Das Buch, das es seit vergangener Woche auch digital gibt, ist bisher rund dreissig Mal verkauft worden. Zehn Prozent des Erlöses gehen in die Kasse von mutantia.ch, um Recherche-Reisen und die Werbung bei Facebook zu finanzieren. Ausserdem steht unser Team seit ein paar Wochen in Kontakt mit der Universidad de las Américas (UDLA) in Quito; die Verantwortlichen prüfen die Möglichkeit, das Buch ab September 2022 als Lernmaterial für die StudentInnen in ihren Lehrplan aufzunehmen …
Natürlich wäre es schön, die Geschichten ins Deutsche zu übersetzen und auch in der Schweiz, Deutschland und Österreich in Umlauf zu bringen. Aber solange es diesbezüglich zu keiner Finanzierung kommt, gibt es die zwölf Geschichten aus fünf verschiedenen Ländern bis auf weiteres nur auf spanisch.
Finanziell rechnet sich mutantia.ch nach wie vor nicht. Aber nach den erfolgreichen Buchpräsentationen und dem offensichtlichen Bedürfnis in der lokalen Bevölkerung, sich zu treffen und über gesellschaftlich relevante Themen auszutauschen, haben wir die „Conversaciones mutantes“ ins Leben gerufen (siehe Foto), die „Mutanten-Gespräche“. Start war vergangene Woche im Caféarte im Vorort Tumbaco, wo wir durch den gleichzeitigen Verkauf von Goodies (Bleistifte und Schreibblöcke mit dem Logo von mutantia.ch) sowie einer Kollekte zusätzliche Einnahmen generierten.
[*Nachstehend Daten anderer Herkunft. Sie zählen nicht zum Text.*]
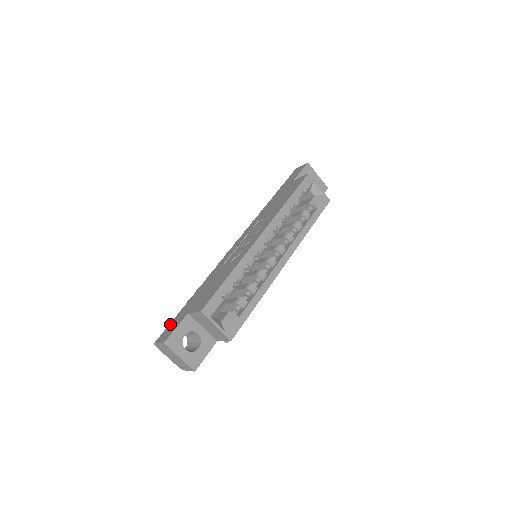
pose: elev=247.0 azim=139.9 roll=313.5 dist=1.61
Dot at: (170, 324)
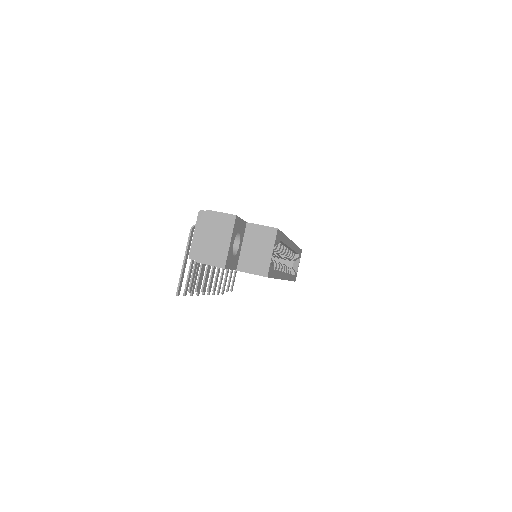
Dot at: occluded
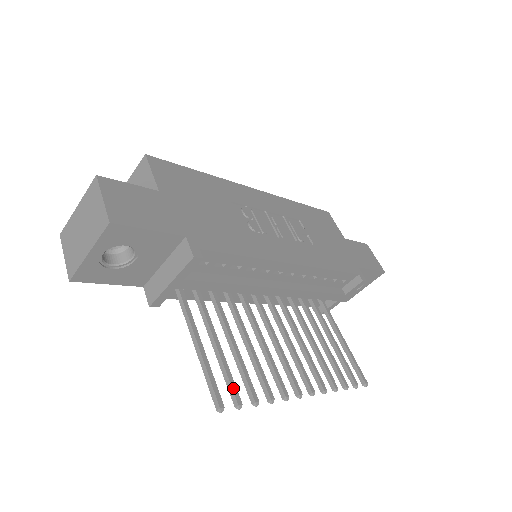
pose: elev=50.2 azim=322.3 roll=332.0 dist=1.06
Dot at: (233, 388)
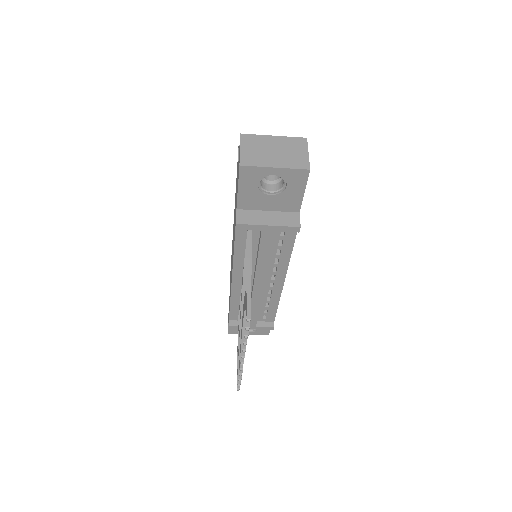
Dot at: occluded
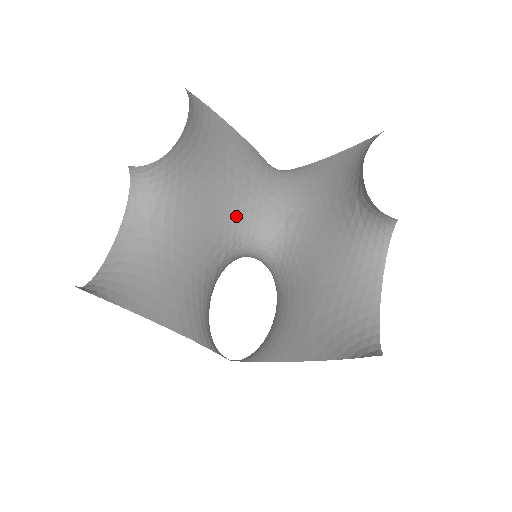
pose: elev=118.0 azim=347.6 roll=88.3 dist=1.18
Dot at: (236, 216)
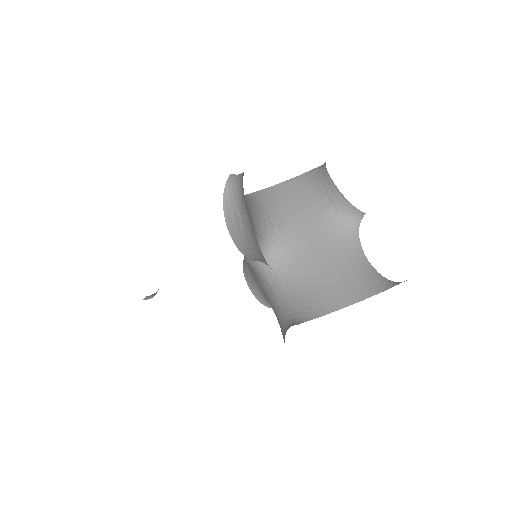
Dot at: (253, 223)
Uns bleiben sechs Monate, um uns aufzuraffen und am Spiel mit dem Geld teilzunehmen.
Die deutschsprachigen LeserInnen müssen vorerst mit dem kontroversen Gespräch mit Jorge Calero vorlieb nehmen, dem Mitgründer eines Öko-Dorfes im Südwesten von Kolumbien. Das Interview ist quasi das Geschenk zu unserem vierten Geburtstag – und gleichzeitig der Abschied in die Sommerpause. Das ist zwar ein bisschen früh, aber mehr liegt im Moment nicht drin.
Nun wünschen wir gute Wochen und Euch allen den Mut, um aus eurem Alltag auszubrechen. Nachhaltigkeit beginnt mit einem grossen Schritt aus unser aller Komfortzonen.